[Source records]

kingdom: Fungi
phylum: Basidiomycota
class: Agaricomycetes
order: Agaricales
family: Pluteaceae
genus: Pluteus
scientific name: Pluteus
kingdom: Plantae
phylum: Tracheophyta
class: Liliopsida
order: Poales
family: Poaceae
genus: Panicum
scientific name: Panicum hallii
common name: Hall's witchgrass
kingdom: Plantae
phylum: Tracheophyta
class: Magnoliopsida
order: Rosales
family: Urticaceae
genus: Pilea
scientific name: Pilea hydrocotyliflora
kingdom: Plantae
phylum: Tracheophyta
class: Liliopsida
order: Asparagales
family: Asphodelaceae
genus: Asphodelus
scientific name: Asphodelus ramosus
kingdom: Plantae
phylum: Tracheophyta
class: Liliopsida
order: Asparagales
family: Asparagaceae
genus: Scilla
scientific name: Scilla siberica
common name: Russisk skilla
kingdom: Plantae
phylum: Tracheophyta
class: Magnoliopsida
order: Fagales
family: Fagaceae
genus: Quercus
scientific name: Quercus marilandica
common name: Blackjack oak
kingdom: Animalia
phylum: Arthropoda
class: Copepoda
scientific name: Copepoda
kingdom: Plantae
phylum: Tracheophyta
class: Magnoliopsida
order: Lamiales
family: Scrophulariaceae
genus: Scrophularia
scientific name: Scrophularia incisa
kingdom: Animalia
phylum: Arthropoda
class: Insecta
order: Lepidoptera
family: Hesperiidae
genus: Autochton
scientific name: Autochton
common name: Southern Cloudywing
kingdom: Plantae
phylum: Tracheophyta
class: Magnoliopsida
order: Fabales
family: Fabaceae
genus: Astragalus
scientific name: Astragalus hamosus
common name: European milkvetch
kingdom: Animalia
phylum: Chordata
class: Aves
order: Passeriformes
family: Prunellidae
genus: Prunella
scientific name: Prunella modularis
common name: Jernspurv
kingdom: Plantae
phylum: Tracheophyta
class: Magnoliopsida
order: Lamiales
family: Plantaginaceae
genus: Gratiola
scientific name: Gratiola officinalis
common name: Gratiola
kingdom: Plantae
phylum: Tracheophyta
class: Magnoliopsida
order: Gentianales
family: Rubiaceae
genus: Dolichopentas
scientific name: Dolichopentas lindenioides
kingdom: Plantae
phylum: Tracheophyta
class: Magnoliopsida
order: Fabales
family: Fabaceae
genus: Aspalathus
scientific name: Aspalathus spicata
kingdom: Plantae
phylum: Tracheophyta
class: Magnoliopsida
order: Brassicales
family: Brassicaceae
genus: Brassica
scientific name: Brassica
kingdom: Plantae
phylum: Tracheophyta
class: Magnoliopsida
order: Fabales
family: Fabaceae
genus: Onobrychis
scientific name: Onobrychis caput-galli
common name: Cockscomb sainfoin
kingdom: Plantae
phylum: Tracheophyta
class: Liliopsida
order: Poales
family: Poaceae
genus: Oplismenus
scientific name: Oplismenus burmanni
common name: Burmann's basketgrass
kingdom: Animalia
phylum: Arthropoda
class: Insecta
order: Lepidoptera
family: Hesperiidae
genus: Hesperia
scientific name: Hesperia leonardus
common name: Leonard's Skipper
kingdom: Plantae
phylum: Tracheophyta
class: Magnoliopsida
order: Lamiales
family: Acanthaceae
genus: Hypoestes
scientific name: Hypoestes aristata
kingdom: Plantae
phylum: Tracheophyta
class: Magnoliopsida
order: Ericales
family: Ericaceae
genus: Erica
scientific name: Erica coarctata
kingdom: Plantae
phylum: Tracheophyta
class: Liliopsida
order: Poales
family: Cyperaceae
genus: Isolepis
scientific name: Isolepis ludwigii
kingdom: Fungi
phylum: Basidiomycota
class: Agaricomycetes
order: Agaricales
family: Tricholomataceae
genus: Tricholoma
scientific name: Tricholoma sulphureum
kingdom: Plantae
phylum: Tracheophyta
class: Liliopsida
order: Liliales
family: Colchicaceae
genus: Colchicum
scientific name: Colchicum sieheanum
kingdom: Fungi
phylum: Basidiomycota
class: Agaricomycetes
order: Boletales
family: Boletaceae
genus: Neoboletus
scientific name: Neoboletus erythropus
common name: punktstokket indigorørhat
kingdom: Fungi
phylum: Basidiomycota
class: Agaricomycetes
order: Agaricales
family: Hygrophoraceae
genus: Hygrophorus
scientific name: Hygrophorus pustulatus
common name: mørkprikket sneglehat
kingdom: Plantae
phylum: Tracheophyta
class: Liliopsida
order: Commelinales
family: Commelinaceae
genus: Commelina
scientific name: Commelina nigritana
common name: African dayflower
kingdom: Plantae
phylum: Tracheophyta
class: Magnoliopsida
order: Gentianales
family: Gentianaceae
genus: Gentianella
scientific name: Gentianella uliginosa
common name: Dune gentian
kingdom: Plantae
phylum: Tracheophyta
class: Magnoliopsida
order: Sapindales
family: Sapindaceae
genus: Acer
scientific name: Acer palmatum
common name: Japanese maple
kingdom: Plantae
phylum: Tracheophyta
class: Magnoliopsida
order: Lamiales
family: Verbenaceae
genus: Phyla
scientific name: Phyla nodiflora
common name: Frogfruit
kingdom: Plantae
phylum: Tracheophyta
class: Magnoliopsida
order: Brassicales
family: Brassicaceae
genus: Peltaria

SET EXERCISE ->
Swap "common name" for "vernacular name" everywhere it appears in the data above, and leave every other part untouched.

RESULT OF THE TASK ->
kingdom: Fungi
phylum: Basidiomycota
class: Agaricomycetes
order: Agaricales
family: Pluteaceae
genus: Pluteus
scientific name: Pluteus
kingdom: Plantae
phylum: Tracheophyta
class: Liliopsida
order: Poales
family: Poaceae
genus: Panicum
scientific name: Panicum hallii
vernacular name: Hall's witchgrass
kingdom: Plantae
phylum: Tracheophyta
class: Magnoliopsida
order: Rosales
family: Urticaceae
genus: Pilea
scientific name: Pilea hydrocotyliflora
kingdom: Plantae
phylum: Tracheophyta
class: Liliopsida
order: Asparagales
family: Asphodelaceae
genus: Asphodelus
scientific name: Asphodelus ramosus
kingdom: Plantae
phylum: Tracheophyta
class: Liliopsida
order: Asparagales
family: Asparagaceae
genus: Scilla
scientific name: Scilla siberica
vernacular name: Russisk skilla
kingdom: Plantae
phylum: Tracheophyta
class: Magnoliopsida
order: Fagales
family: Fagaceae
genus: Quercus
scientific name: Quercus marilandica
vernacular name: Blackjack oak
kingdom: Animalia
phylum: Arthropoda
class: Copepoda
scientific name: Copepoda
kingdom: Plantae
phylum: Tracheophyta
class: Magnoliopsida
order: Lamiales
family: Scrophulariaceae
genus: Scrophularia
scientific name: Scrophularia incisa
kingdom: Animalia
phylum: Arthropoda
class: Insecta
order: Lepidoptera
family: Hesperiidae
genus: Autochton
scientific name: Autochton
vernacular name: Southern Cloudywing
kingdom: Plantae
phylum: Tracheophyta
class: Magnoliopsida
order: Fabales
family: Fabaceae
genus: Astragalus
scientific name: Astragalus hamosus
vernacular name: European milkvetch
kingdom: Animalia
phylum: Chordata
class: Aves
order: Passeriformes
family: Prunellidae
genus: Prunella
scientific name: Prunella modularis
vernacular name: Jernspurv
kingdom: Plantae
phylum: Tracheophyta
class: Magnoliopsida
order: Lamiales
family: Plantaginaceae
genus: Gratiola
scientific name: Gratiola officinalis
vernacular name: Gratiola
kingdom: Plantae
phylum: Tracheophyta
class: Magnoliopsida
order: Gentianales
family: Rubiaceae
genus: Dolichopentas
scientific name: Dolichopentas lindenioides
kingdom: Plantae
phylum: Tracheophyta
class: Magnoliopsida
order: Fabales
family: Fabaceae
genus: Aspalathus
scientific name: Aspalathus spicata
kingdom: Plantae
phylum: Tracheophyta
class: Magnoliopsida
order: Brassicales
family: Brassicaceae
genus: Brassica
scientific name: Brassica
kingdom: Plantae
phylum: Tracheophyta
class: Magnoliopsida
order: Fabales
family: Fabaceae
genus: Onobrychis
scientific name: Onobrychis caput-galli
vernacular name: Cockscomb sainfoin
kingdom: Plantae
phylum: Tracheophyta
class: Liliopsida
order: Poales
family: Poaceae
genus: Oplismenus
scientific name: Oplismenus burmanni
vernacular name: Burmann's basketgrass
kingdom: Animalia
phylum: Arthropoda
class: Insecta
order: Lepidoptera
family: Hesperiidae
genus: Hesperia
scientific name: Hesperia leonardus
vernacular name: Leonard's Skipper
kingdom: Plantae
phylum: Tracheophyta
class: Magnoliopsida
order: Lamiales
family: Acanthaceae
genus: Hypoestes
scientific name: Hypoestes aristata
kingdom: Plantae
phylum: Tracheophyta
class: Magnoliopsida
order: Ericales
family: Ericaceae
genus: Erica
scientific name: Erica coarctata
kingdom: Plantae
phylum: Tracheophyta
class: Liliopsida
order: Poales
family: Cyperaceae
genus: Isolepis
scientific name: Isolepis ludwigii
kingdom: Fungi
phylum: Basidiomycota
class: Agaricomycetes
order: Agaricales
family: Tricholomataceae
genus: Tricholoma
scientific name: Tricholoma sulphureum
kingdom: Plantae
phylum: Tracheophyta
class: Liliopsida
order: Liliales
family: Colchicaceae
genus: Colchicum
scientific name: Colchicum sieheanum
kingdom: Fungi
phylum: Basidiomycota
class: Agaricomycetes
order: Boletales
family: Boletaceae
genus: Neoboletus
scientific name: Neoboletus erythropus
vernacular name: punktstokket indigorørhat
kingdom: Fungi
phylum: Basidiomycota
class: Agaricomycetes
order: Agaricales
family: Hygrophoraceae
genus: Hygrophorus
scientific name: Hygrophorus pustulatus
vernacular name: mørkprikket sneglehat
kingdom: Plantae
phylum: Tracheophyta
class: Liliopsida
order: Commelinales
family: Commelinaceae
genus: Commelina
scientific name: Commelina nigritana
vernacular name: African dayflower
kingdom: Plantae
phylum: Tracheophyta
class: Magnoliopsida
order: Gentianales
family: Gentianaceae
genus: Gentianella
scientific name: Gentianella uliginosa
vernacular name: Dune gentian
kingdom: Plantae
phylum: Tracheophyta
class: Magnoliopsida
order: Sapindales
family: Sapindaceae
genus: Acer
scientific name: Acer palmatum
vernacular name: Japanese maple
kingdom: Plantae
phylum: Tracheophyta
class: Magnoliopsida
order: Lamiales
family: Verbenaceae
genus: Phyla
scientific name: Phyla nodiflora
vernacular name: Frogfruit
kingdom: Plantae
phylum: Tracheophyta
class: Magnoliopsida
order: Brassicales
family: Brassicaceae
genus: Peltaria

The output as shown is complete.